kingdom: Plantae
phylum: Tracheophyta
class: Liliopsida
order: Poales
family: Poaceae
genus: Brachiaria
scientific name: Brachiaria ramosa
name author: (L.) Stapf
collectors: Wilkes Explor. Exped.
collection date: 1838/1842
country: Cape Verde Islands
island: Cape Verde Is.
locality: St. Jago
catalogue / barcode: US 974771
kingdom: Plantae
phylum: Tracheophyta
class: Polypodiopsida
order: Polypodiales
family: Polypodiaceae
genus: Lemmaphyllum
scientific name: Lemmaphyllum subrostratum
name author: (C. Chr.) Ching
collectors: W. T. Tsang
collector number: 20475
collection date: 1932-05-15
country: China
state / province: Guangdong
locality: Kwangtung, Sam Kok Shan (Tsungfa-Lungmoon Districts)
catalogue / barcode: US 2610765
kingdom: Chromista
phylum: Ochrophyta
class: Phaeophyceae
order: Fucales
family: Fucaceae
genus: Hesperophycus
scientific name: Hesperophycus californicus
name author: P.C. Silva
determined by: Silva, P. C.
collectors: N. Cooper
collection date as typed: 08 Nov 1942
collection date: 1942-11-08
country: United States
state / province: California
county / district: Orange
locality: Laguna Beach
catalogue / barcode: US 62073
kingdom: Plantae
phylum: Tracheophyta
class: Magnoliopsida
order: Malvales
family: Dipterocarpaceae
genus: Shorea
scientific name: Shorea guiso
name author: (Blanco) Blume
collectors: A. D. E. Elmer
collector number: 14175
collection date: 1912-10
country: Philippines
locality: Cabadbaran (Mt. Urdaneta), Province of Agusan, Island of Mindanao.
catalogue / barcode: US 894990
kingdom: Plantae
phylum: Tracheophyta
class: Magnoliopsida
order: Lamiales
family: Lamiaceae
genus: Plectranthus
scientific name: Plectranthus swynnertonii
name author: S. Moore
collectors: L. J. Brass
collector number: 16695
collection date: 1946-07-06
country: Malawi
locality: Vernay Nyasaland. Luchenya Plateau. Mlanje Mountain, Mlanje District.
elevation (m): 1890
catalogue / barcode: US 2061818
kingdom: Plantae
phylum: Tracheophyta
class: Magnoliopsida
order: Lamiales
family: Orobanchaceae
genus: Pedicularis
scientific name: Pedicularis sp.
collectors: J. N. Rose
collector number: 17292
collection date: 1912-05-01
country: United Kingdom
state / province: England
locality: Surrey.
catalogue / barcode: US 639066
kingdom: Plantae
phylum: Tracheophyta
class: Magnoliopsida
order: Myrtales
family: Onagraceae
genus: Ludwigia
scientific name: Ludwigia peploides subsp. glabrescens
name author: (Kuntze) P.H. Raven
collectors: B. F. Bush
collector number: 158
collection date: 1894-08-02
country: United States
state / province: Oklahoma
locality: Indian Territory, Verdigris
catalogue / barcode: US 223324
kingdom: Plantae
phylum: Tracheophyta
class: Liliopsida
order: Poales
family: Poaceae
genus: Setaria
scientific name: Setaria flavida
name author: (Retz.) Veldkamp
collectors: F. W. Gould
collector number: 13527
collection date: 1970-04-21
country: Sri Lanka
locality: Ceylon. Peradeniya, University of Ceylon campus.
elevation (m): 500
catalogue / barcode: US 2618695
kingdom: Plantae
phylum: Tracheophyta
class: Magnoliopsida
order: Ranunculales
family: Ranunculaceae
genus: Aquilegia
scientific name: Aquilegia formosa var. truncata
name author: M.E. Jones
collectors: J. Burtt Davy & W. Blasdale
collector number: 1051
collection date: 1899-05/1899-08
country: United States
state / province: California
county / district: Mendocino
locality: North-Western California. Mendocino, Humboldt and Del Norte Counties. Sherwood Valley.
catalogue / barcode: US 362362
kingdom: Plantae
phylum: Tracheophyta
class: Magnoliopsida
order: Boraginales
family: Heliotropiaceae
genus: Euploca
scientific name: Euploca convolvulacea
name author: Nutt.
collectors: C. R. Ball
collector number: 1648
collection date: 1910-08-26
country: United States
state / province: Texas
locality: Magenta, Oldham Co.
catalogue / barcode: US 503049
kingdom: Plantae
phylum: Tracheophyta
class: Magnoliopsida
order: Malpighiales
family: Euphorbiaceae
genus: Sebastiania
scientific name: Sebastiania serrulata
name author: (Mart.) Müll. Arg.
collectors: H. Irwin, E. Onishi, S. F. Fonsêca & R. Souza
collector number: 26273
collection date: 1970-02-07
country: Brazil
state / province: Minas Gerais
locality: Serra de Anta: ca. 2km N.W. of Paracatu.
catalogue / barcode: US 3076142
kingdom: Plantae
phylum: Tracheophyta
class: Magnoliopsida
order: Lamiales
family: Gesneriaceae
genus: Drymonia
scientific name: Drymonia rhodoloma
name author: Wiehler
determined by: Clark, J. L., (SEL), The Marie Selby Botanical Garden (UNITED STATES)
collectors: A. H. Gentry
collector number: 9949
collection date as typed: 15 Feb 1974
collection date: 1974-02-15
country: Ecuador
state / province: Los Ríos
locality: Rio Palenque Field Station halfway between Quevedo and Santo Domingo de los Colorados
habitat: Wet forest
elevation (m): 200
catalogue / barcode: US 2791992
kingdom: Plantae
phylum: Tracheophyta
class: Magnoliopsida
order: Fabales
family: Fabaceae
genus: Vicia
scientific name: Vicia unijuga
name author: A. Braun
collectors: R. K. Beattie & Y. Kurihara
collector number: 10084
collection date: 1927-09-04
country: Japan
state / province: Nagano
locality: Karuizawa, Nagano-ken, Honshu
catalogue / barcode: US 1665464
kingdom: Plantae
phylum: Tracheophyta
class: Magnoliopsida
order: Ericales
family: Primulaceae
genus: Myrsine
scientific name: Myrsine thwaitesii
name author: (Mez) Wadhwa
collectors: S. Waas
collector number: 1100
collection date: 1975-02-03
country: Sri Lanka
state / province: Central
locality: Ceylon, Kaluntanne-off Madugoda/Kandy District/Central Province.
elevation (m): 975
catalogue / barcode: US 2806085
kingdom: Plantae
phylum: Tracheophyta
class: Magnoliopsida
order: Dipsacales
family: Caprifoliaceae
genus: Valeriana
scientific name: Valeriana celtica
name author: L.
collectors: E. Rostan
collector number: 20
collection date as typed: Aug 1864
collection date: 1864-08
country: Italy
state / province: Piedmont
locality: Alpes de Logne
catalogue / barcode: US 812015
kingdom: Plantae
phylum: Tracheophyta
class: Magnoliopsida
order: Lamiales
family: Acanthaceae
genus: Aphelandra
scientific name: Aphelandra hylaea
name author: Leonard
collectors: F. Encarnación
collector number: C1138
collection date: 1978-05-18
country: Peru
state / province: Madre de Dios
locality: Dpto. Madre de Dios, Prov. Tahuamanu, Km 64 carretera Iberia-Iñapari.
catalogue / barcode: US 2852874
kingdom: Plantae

◆ **To do**: Write out again everything in the items above, from the line "elevation (m): 200" down to the line "locality: Karuizawa, Nagano-ken, Honshu", with both of those lines included and every line kept word for word.

◆ **Written reply**:
elevation (m): 200
catalogue / barcode: US 2791992
kingdom: Plantae
phylum: Tracheophyta
class: Magnoliopsida
order: Fabales
family: Fabaceae
genus: Vicia
scientific name: Vicia unijuga
name author: A. Braun
collectors: R. K. Beattie & Y. Kurihara
collector number: 10084
collection date: 1927-09-04
country: Japan
state / province: Nagano
locality: Karuizawa, Nagano-ken, Honshu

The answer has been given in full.